During my visit back home to Turkey, however, my reconciliation with an easy-breezy life has been shattered by mansions overlooking the Bosphorus, architecturally precise two-piece monochrome suits, and a growing desire for self-destructive affairs. I have access to none in my sun-washed low-key Mediterranean hometown, but the Turkish soap operas that occupy the 9 pm slots for three hours inject me with a life’s worth of drama every night. Since arriving here a month ago, I’ve plunged headfirst into knotted love affairs between men and women with striking facial proportions, delectable yet untouched banquets under soaring ceilings, and self-righteous mothers who want nothing but the best for their ten-out- of-ten sons.
I could tune into a Turkish soap opera in Japan, Mexico, Israel, or one of the tens of other countries these shows—they’re locally called soap opera which simply translates to series—are dubbed and widely broadcast in, but as much as it’s best served cold, revenge also sounds sharper in its native language. Untold truths (most commonly a toddler’s real father or the writer of a blackmail note) hide between immaculate make-up and well-nuanced nosiness—because the first rule is always to trust no one. Rather than embodied, sexuality is molded into the limits of a deeply conservative culture, buried in steamy claims and bold stars. Excess, on the other hand, overflows in every single one of them. Of Forbidden Apple (best translated as “Forbidden Fruit”), three women who who were consecutively married to the same wealthy gentleman form a collaboration in a tireless effort to regain shares from the deceased husband’s company, and in Barrage (meaning “Dam”) a penniless dam worker with a scarred face catfishes a social climbing girl over a dating app with photos of his handsome friend—until he becomes a millionaire, gets plastic surgery, and marries the same girl’s husband’s sister, unbeknownst to the husband they have a baby together.

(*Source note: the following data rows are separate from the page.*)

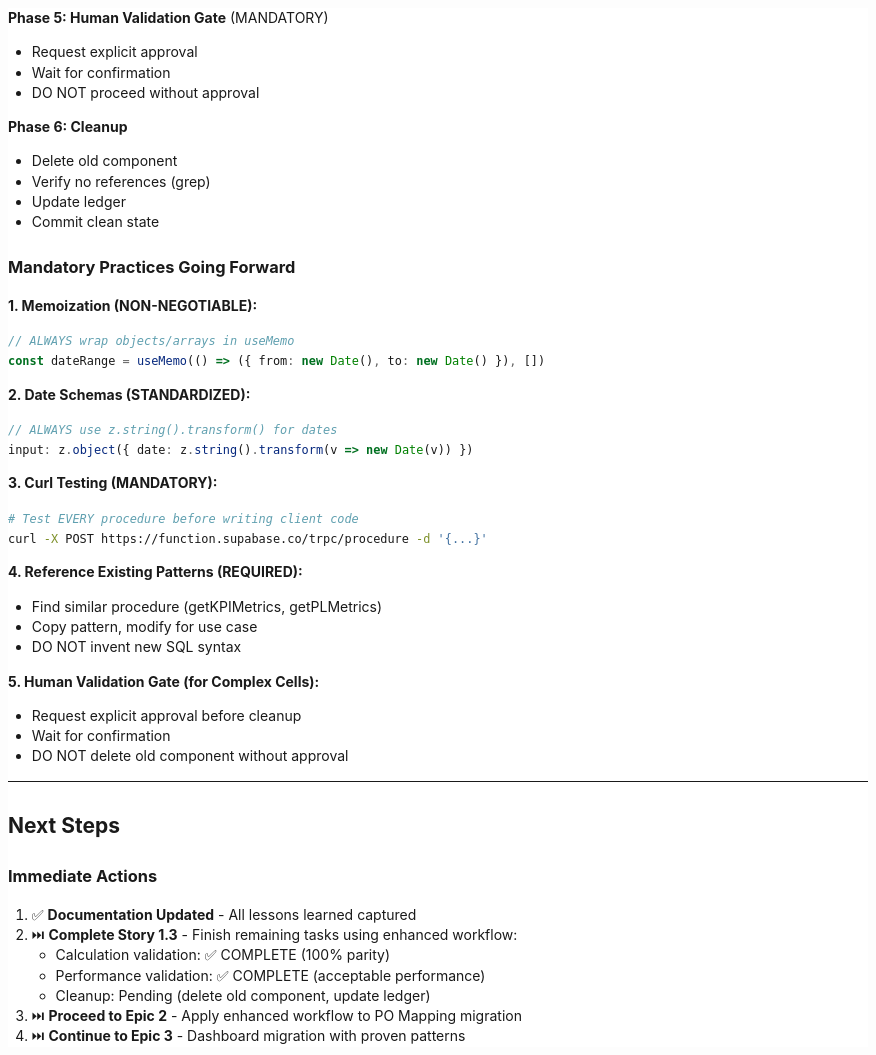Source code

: **Phase 5: Human Validation Gate** (MANDATORY)
- Request explicit approval
- Wait for confirmation
- DO NOT proceed without approval

**Phase 6: Cleanup**
- Delete old component
- Verify no references (grep)
- Update ledger
- Commit clean state

### Mandatory Practices Going Forward

**1. Memoization (NON-NEGOTIABLE):**
```typescript
// ALWAYS wrap objects/arrays in useMemo
const dateRange = useMemo(() => ({ from: new Date(), to: new Date() }), [])
```

**2. Date Schemas (STANDARDIZED):**
```typescript
// ALWAYS use z.string().transform() for dates
input: z.object({ date: z.string().transform(v => new Date(v)) })
```

**3. Curl Testing (MANDATORY):**
```bash
# Test EVERY procedure before writing client code
curl -X POST https://function.supabase.co/trpc/procedure -d '{...}'
```

**4. Reference Existing Patterns (REQUIRED):**
- Find similar procedure (getKPIMetrics, getPLMetrics)
- Copy pattern, modify for use case
- DO NOT invent new SQL syntax

**5. Human Validation Gate (for Complex Cells):**
- Request explicit approval before cleanup
- Wait for confirmation
- DO NOT delete old component without approval

---

## Next Steps

### Immediate Actions

1. ✅ **Documentation Updated** - All lessons learned captured
2. ⏭️ **Complete Story 1.3** - Finish remaining tasks using enhanced workflow:
   - Calculation validation: ✅ COMPLETE (100% parity)
   - Performance validation: ✅ COMPLETE (acceptable performance)
   - Cleanup: Pending (delete old component, update ledger)
3. ⏭️ **Proceed to Epic 2** - Apply enhanced workflow to PO Mapping migration
4. ⏭️ **Continue to Epic 3** - Dashboard migration with proven patterns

Shakespearian and camp, soap opera protagonists are driven by ambition for whatever they lack at any particular moment. they brave gnarly paths en route to opulence, or a love interest in sharp attires sourced from bottomless wardrobes; women in towering heels and men in wrinkle-proof suits. Erratic tantrums and cold silences radiate similar effects, thrown in between grand reveals of family secrets and proofs of fastidiously concealed relationships. Hush money, under-the-table agreements, and bold threats are just another Friday evening in most households—freakishly sumptuous villas with mammoth Istanbul views spread outside the windows. Wealth is performed in language, both through words and gestures. Lavish interiors are entered and exited with confidence, while help staff, both at home and in office, loyally attends any need, which includes serving coffee and burying a body.

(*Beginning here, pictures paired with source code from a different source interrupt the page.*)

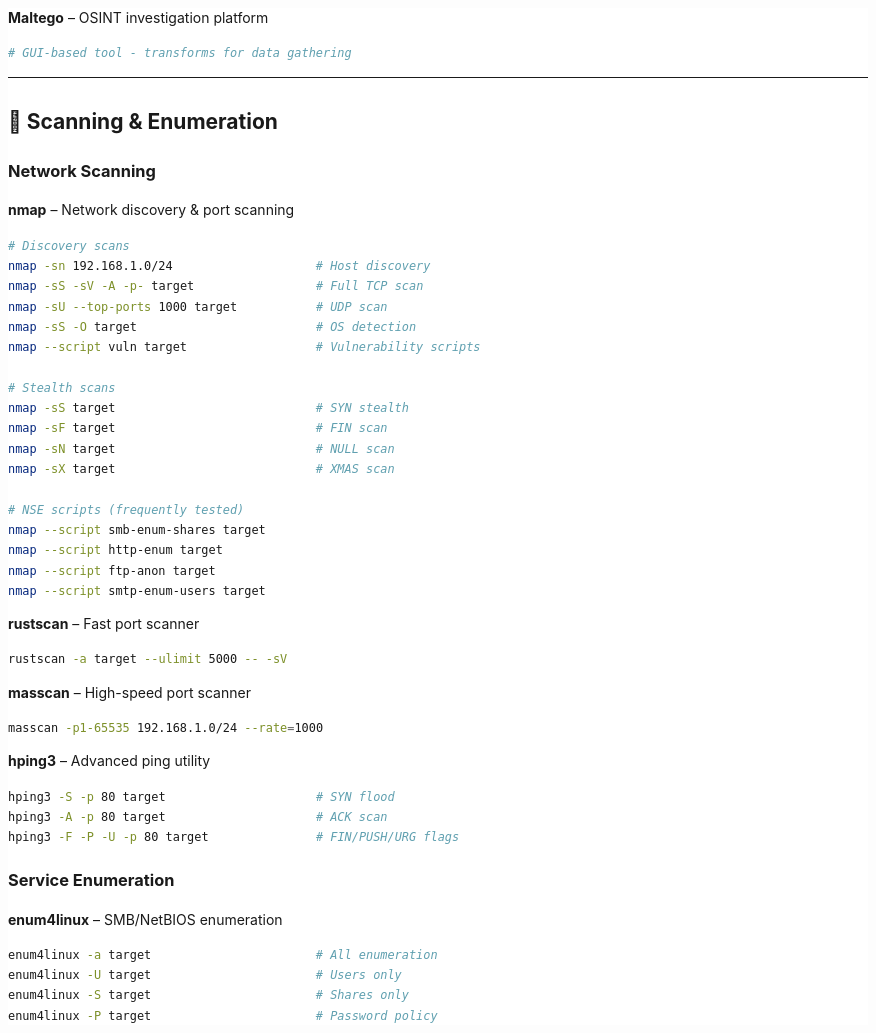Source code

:**Maltego** – OSINT investigation platform  
```bash
# GUI-based tool - transforms for data gathering
```

---

## 🔹 Scanning & Enumeration

### Network Scanning

**nmap** – Network discovery & port scanning  
```bash
# Discovery scans
nmap -sn 192.168.1.0/24                    # Host discovery
nmap -sS -sV -A -p- target                 # Full TCP scan
nmap -sU --top-ports 1000 target           # UDP scan
nmap -sS -O target                         # OS detection
nmap --script vuln target                  # Vulnerability scripts

# Stealth scans
nmap -sS target                            # SYN stealth
nmap -sF target                            # FIN scan
nmap -sN target                            # NULL scan
nmap -sX target                            # XMAS scan

# NSE scripts (frequently tested)
nmap --script smb-enum-shares target
nmap --script http-enum target
nmap --script ftp-anon target
nmap --script smtp-enum-users target
```

**rustscan** – Fast port scanner  
```bash
rustscan -a target --ulimit 5000 -- -sV
```

**masscan** – High-speed port scanner  
```bash
masscan -p1-65535 192.168.1.0/24 --rate=1000
```

**hping3** – Advanced ping utility  
```bash
hping3 -S -p 80 target                     # SYN flood
hping3 -A -p 80 target                     # ACK scan
hping3 -F -P -U -p 80 target               # FIN/PUSH/URG flags
```

### Service Enumeration

**enum4linux** – SMB/NetBIOS enumeration  
```bash
enum4linux -a target                       # All enumeration
enum4linux -U target                       # Users only
enum4linux -S target                       # Shares only
enum4linux -P target                       # Password policy
```

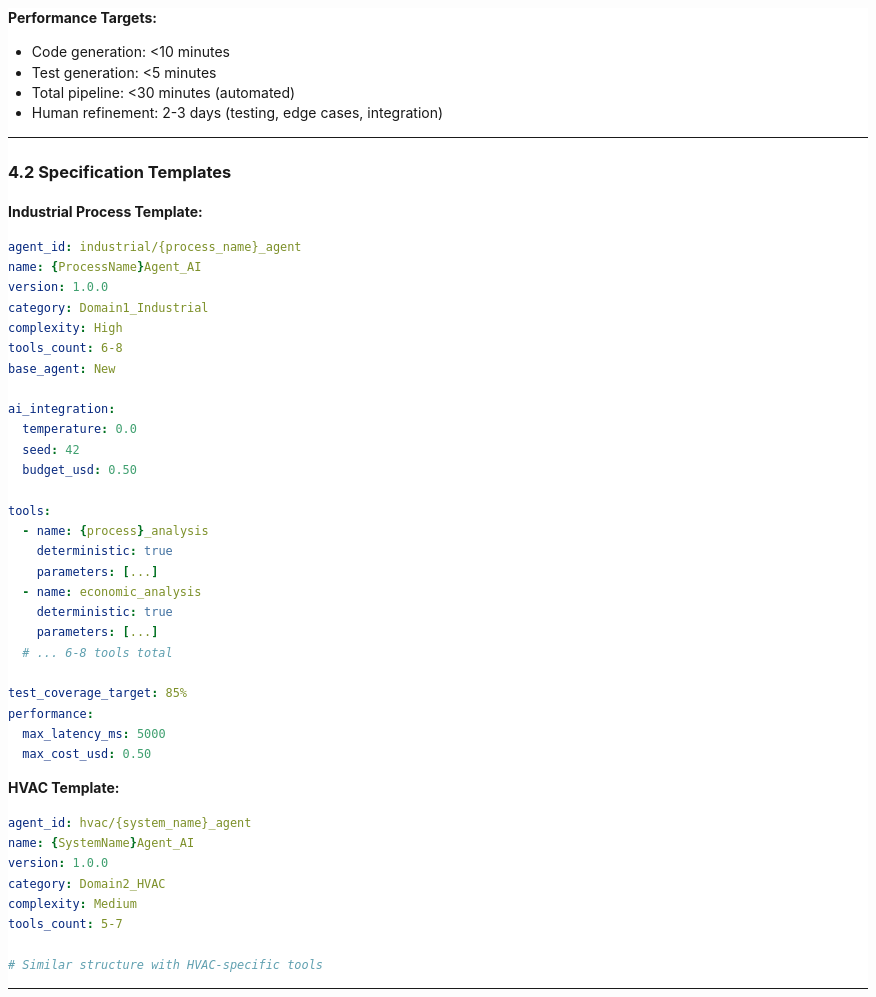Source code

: **Performance Targets:**
- Code generation: <10 minutes
- Test generation: <5 minutes
- Total pipeline: <30 minutes (automated)
- Human refinement: 2-3 days (testing, edge cases, integration)

---

### 4.2 Specification Templates

**Industrial Process Template:**
```yaml
agent_id: industrial/{process_name}_agent
name: {ProcessName}Agent_AI
version: 1.0.0
category: Domain1_Industrial
complexity: High
tools_count: 6-8
base_agent: New

ai_integration:
  temperature: 0.0
  seed: 42
  budget_usd: 0.50

tools:
  - name: {process}_analysis
    deterministic: true
    parameters: [...]
  - name: economic_analysis
    deterministic: true
    parameters: [...]
  # ... 6-8 tools total

test_coverage_target: 85%
performance:
  max_latency_ms: 5000
  max_cost_usd: 0.50
```

**HVAC Template:**
```yaml
agent_id: hvac/{system_name}_agent
name: {SystemName}Agent_AI
version: 1.0.0
category: Domain2_HVAC
complexity: Medium
tools_count: 5-7

# Similar structure with HVAC-specific tools
```

---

In such dramatic settings, queer icons are easy to come by. My favorite is Forbidden Apple‘s Ender (played by Şevval Sam), a blue-eyed Lady Macbeth who is never not wearing structured shoulder pads, and drops occasional French while backhandedly throwing shade. Men, in the meantime, come in variety for all tastes—from the wine-like aged to the boyish mischievous. Choose—if you can—between Barrage‘s hawk-eyed foxy Nazim (played by Feyyaz Duman) and You Knock My Door‘s (meaning “You, Knock On My Door”) dapper and conventional heartthrob Serkan (played by Kerem Bürsin).
Lies are confessed in fast-speeding cars, wealth changes hands overnight, and the occasional death is rapidly morned. Their deeply problematic handling of class, domesticity, and gender roles aside, my newfound fascination for Turkish soaps stems from the perseverance that the characters deliver in the face of life-altering circumstances. When a family learns their deceased patriarch left his entire wealth to a man he befriended in prison, or a missing fiancé reemerges with a completely lost memory and a new girlfriend, all is faced and overcome, with a minuscule decline in glamor, in the upcoming episode. I keep repeating what I always utter while watching Real Housewives of New York: “If a sliver of this happened to me, I could only stutter until eventually passing out.” Instead, clad in pajamas in post-dinner laziness, I remain immune to grotesquely exaggerated versions of a routine, which, in my case, is choosing between ordering-in or reheating leftovers, and whether or not to reveal a sex tape in theirs.